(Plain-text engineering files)
• • •

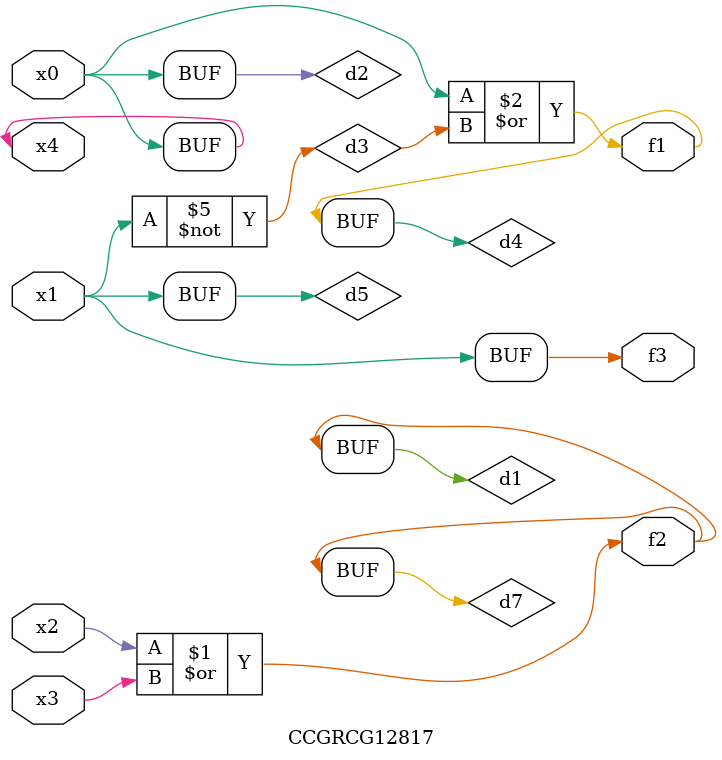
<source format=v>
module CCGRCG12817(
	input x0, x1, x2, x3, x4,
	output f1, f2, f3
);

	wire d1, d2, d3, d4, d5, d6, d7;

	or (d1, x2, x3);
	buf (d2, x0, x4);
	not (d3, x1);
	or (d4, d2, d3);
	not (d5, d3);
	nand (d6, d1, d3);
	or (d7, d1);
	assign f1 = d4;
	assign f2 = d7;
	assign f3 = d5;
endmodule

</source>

• • •

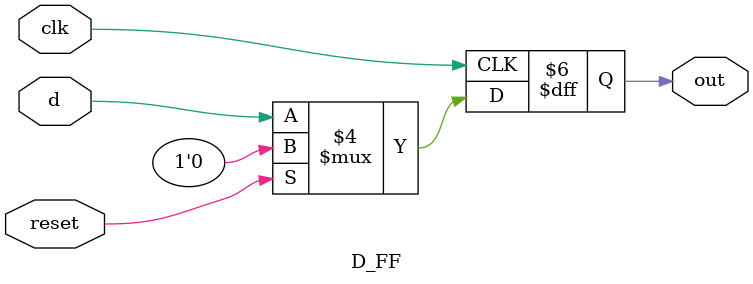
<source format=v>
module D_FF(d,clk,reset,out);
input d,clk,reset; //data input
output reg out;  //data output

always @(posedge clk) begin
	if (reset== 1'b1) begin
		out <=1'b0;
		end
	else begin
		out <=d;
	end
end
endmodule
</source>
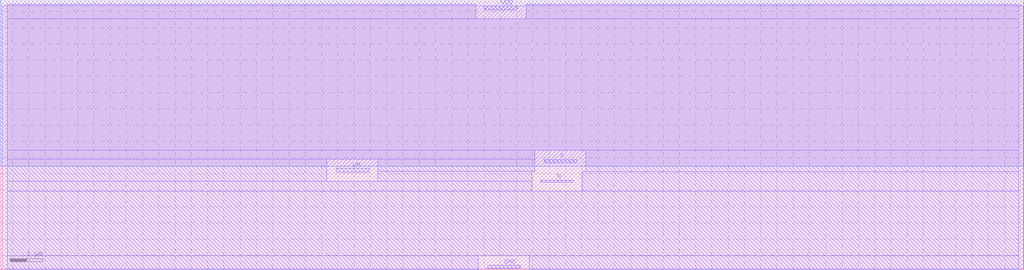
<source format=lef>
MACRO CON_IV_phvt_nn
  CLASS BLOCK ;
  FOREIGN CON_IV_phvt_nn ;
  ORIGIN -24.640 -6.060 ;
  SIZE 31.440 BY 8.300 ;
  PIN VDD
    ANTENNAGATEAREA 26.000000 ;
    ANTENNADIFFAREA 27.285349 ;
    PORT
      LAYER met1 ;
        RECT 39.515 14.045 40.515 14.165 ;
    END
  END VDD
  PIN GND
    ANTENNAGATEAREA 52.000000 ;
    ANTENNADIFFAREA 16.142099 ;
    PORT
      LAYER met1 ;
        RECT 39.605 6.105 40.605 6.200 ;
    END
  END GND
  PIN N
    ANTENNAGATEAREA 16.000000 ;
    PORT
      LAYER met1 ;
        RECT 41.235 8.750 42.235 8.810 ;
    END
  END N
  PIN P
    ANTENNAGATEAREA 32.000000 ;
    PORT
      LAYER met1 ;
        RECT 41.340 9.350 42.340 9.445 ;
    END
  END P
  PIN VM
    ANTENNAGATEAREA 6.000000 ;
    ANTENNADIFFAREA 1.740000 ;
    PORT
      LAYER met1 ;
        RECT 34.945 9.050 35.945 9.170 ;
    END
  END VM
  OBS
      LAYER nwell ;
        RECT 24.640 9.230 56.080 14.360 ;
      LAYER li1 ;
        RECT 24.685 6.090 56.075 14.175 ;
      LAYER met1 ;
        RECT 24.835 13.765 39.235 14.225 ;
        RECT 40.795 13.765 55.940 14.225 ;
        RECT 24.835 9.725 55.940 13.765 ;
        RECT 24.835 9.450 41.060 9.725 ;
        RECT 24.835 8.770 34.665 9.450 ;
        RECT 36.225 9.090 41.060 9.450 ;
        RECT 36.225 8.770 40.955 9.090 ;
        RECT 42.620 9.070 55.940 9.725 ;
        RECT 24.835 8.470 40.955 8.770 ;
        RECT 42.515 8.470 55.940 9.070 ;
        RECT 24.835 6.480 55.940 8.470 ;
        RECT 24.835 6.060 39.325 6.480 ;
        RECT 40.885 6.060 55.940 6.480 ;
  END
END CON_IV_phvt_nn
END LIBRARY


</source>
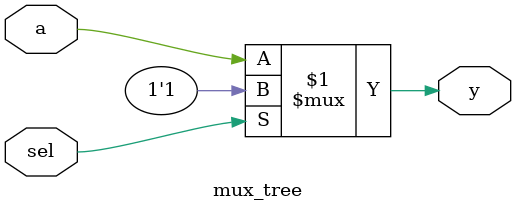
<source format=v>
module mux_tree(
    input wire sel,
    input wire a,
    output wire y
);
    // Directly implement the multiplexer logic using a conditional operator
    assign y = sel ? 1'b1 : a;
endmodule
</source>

• • •

* _Exercise directions_:
Which lines above contain the word "wire"? Show each of them.

* _Response area_:
	wire d1, d2, d3, d4, d5, d6, d7;
    input wire sel,
    input wire a,
    output wire y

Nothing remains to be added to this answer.